In a game that saw plenty of snow, they were dismantled 38-14 in large part because of 'Cuse junior running back Prince Tyson-Gulley's 215 yards and two touchdowns. Their offense never was in sync. Their 14 points came off two scores from the always consistent Stedman Bailey who finished with 25 touchdowns on the season. One was a single coverage he beat down the field, while the other was him simply not giving up on a 33 yard scamper through the Orange defense.

Austin was held in check, and the rest of the team's performance was sluggish at best. You could see it from the first quarter that they didn't want to be there.
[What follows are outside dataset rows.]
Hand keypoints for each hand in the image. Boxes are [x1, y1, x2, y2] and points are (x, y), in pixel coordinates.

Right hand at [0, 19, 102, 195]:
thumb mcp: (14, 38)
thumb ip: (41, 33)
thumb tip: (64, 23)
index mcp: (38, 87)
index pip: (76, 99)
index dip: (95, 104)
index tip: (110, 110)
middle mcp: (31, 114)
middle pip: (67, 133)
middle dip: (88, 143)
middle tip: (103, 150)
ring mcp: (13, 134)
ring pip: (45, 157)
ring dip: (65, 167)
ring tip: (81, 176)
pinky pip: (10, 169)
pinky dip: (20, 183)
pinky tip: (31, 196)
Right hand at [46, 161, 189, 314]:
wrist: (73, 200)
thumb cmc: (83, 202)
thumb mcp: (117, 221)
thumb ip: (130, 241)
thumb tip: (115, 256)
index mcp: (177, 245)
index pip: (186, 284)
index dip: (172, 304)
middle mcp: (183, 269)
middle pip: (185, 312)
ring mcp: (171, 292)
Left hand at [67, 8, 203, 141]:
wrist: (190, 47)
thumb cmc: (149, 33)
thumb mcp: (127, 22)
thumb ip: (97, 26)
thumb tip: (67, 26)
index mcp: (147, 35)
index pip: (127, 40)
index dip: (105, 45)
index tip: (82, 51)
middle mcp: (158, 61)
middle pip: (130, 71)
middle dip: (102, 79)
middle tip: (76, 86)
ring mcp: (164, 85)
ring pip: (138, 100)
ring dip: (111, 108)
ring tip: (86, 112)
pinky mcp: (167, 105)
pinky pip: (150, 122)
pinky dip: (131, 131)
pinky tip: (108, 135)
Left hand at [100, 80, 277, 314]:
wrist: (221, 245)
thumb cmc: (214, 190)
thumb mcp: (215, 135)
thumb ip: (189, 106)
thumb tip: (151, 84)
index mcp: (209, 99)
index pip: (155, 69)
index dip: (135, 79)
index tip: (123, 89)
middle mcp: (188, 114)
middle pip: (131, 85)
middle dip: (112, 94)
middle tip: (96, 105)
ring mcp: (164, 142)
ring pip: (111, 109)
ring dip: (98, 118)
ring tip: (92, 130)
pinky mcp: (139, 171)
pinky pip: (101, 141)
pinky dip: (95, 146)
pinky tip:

Their expectations along with fans of the team were much higher. At worst they'd finish in  one of five BCS bowls, right? Not. The players looked like they felt they were better than Syracuse. All of them except one - Geno Smith. He still felt the sting of last year's loss to Syracuse, 49-23. This was his last game and  his final chance to prove he could handle the game like a true field general before April's draft. There he was on the sidelines, with the team down 21 points, hollering "We are only down three scores! LET'S GO!" As Bane said, "Admirable, but mistaken." Geno, as much heart and talent as you have- none of it would make a scratch on the surface of such an unmotivated team.

Now that their "once-promising-turned-downright-depressing" season is finally in the books, Holgorsen can now focus on re-tooling. Gone are Smith and Austin, with Bailey possibly leaving for the draft as well. Left are a bunch of unknowns, such as quarterbacks Paul Millard and Ford Childress, as well as running back Andrew Buie. Holgorsen's biggest concern should be his porous defense, the problem with being such an offensive-minded coach. Not so much their running defense as much as their coverage which was beat quite frequently.

Defenses win championships while a lack of one loses not just games, but once promising seasons. As the age old saying of optimism goes, "There's always next year."